Altered metabolism is one of the hallmarks of cancers. Deregulation of ribose-5-phosphate isomerase A (RPIA) in the pentose phosphate pathway (PPP) is known to promote tumorigenesis in liver, lung, and breast tissues. Yet, the molecular mechanism of RPIA-mediated colorectal cancer (CRC) is unknown. Our study demonstrates a noncanonical function of RPIA in CRC. Data from the mRNAs of 80 patients’ CRC tissues and paired nontumor tissues and protein levels, as well as a CRC tissue array, indicate RPIA is significantly elevated in CRC. RPIA modulates cell proliferation and oncogenicity via activation of β-catenin in colon cancer cell lines. Unlike its role in PPP in which RPIA functions within the cytosol, RPIA enters the nucleus to form a complex with the adenomatous polyposis coli (APC) and β-catenin. This association protects β-catenin by preventing its phosphorylation, ubiquitination, and subsequent degradation. The C-terminus of RPIA (amino acids 290 to 311), a region distinct from its enzymatic domain, is necessary for RPIA-mediated tumorigenesis. Consistent with results in vitro, RPIA increases the expression of β-catenin and its target genes, and induces tumorigenesis in gut-specific promotor-carrying RPIA transgenic zebrafish. Together, we demonstrate a novel function of RPIA in CRC formation in which RPIA enters the nucleus and stabilizes β-catenin activity and suggests that RPIA might be a biomarker for targeted therapy and prognosis.
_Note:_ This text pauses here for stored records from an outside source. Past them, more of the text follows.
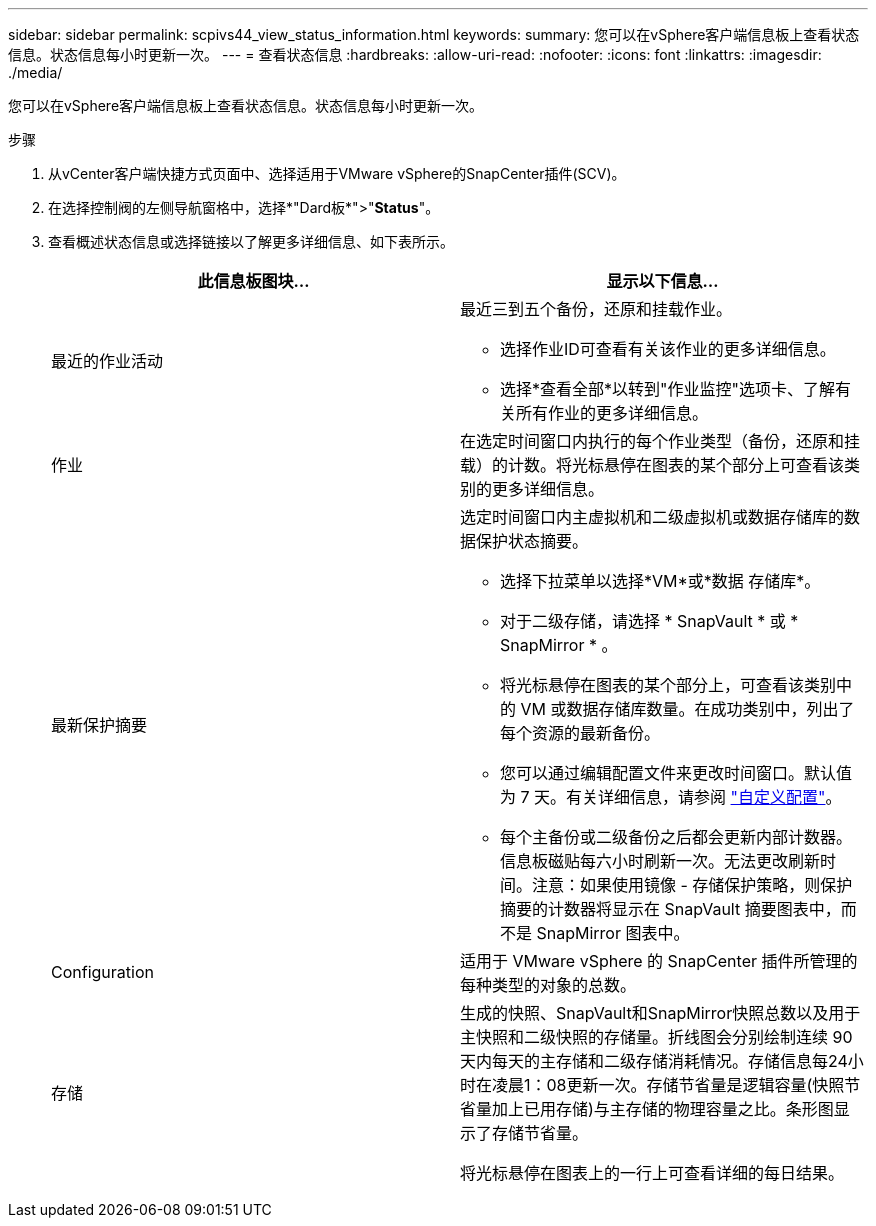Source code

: ---
sidebar: sidebar 
permalink: scpivs44_view_status_information.html 
keywords:  
summary: 您可以在vSphere客户端信息板上查看状态信息。状态信息每小时更新一次。 
---
= 查看状态信息
:hardbreaks:
:allow-uri-read: 
:nofooter: 
:icons: font
:linkattrs: 
:imagesdir: ./media/


[role="lead"]
您可以在vSphere客户端信息板上查看状态信息。状态信息每小时更新一次。

.步骤
. 从vCenter客户端快捷方式页面中、选择适用于VMware vSphere的SnapCenter插件(SCV)。
. 在选择控制阀的左侧导航窗格中，选择*"Dard板*">"*Status*"。
. 查看概述状态信息或选择链接以了解更多详细信息、如下表所示。
+
|===
| 此信息板图块… | 显示以下信息… 


 a| 
最近的作业活动
 a| 
最近三到五个备份，还原和挂载作业。

** 选择作业ID可查看有关该作业的更多详细信息。
** 选择*查看全部*以转到"作业监控"选项卡、了解有关所有作业的更多详细信息。




 a| 
作业
 a| 
在选定时间窗口内执行的每个作业类型（备份，还原和挂载）的计数。将光标悬停在图表的某个部分上可查看该类别的更多详细信息。



 a| 
最新保护摘要
 a| 
选定时间窗口内主虚拟机和二级虚拟机或数据存储库的数据保护状态摘要。

** 选择下拉菜单以选择*VM*或*数据 存储库*。
** 对于二级存储，请选择 * SnapVault * 或 * SnapMirror * 。
** 将光标悬停在图表的某个部分上，可查看该类别中的 VM 或数据存储库数量。在成功类别中，列出了每个资源的最新备份。
** 您可以通过编辑配置文件来更改时间窗口。默认值为 7 天。有关详细信息，请参阅 link:scpivs44_customize_your_configuration.html["自定义配置"]。
** 每个主备份或二级备份之后都会更新内部计数器。信息板磁贴每六小时刷新一次。无法更改刷新时间。注意：如果使用镜像 - 存储保护策略，则保护摘要的计数器将显示在 SnapVault 摘要图表中，而不是 SnapMirror 图表中。




 a| 
Configuration
 a| 
适用于 VMware vSphere 的 SnapCenter 插件所管理的每种类型的对象的总数。



 a| 
存储
 a| 
生成的快照、SnapVault和SnapMirror快照总数以及用于主快照和二级快照的存储量。折线图会分别绘制连续 90 天内每天的主存储和二级存储消耗情况。存储信息每24小时在凌晨1：08更新一次。存储节省量是逻辑容量(快照节省量加上已用存储)与主存储的物理容量之比。条形图显示了存储节省量。

将光标悬停在图表上的一行上可查看详细的每日结果。

|===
代谢改变是癌症的标志之一。磷酸戊糖途径（PPP）中核糖5-磷酸异构酶A（RPIA）的失调可促进肝，肺和乳腺组织的肿瘤发生。然而，RPIA介导的大肠癌（CRC）的分子机制尚不清楚。我们的研究表明RPIA在CRC中具有非规范功能。来自80位患者CRC组织，成对的非肿瘤组织和蛋白质水平以及CRC组织阵列的mRNA的数据表明，RPIA在CRC中显着升高。RPIA通过激活结肠癌细胞系中的β-catenin调节细胞增殖和致癌性。与RPIA在RPIA在胞质溶胶中发挥作用的PPP中不同，RPIA进入细胞核与腺瘤性息肉病大肠杆菌（APC）和β-catenin形成复合物。该缔合通过防止其磷酸化，泛素化和随后的降解来保护β-catenin。RPIA的C末端（第290至311位氨基酸）是一个不同于其酶促结构域的区域，是RPIA介导的肿瘤发生所必需的。与体外结果一致，RPIA增加了β-catenin及其靶基因的表达，并在携带肠道特异性启动子的RPIA转基因斑马鱼中诱导了肿瘤的发生。在一起，我们证明了RPIA在CRC形成中的新功能，其中RPIA进入细胞核并稳定β-catenin活性，并暗示RPIA可能是靶向治疗和预后的生物标记。与体外结果一致，RPIA增加了β-catenin及其靶基因的表达，并在携带肠道特异性启动子的RPIA转基因斑马鱼中诱导了肿瘤的发生。在一起，我们证明了RPIA在CRC形成中的新功能，其中RPIA进入细胞核并稳定β-catenin活性，并暗示RPIA可能是靶向治疗和预后的生物标记。与体外结果一致，RPIA增加了β-catenin及其靶基因的表达，并在携带肠道特异性启动子的RPIA转基因斑马鱼中诱导了肿瘤的发生。在一起，我们证明了RPIA在CRC形成中的新功能，其中RPIA进入细胞核并稳定β-catenin活性，并暗示RPIA可能是靶向治疗和预后的生物标记。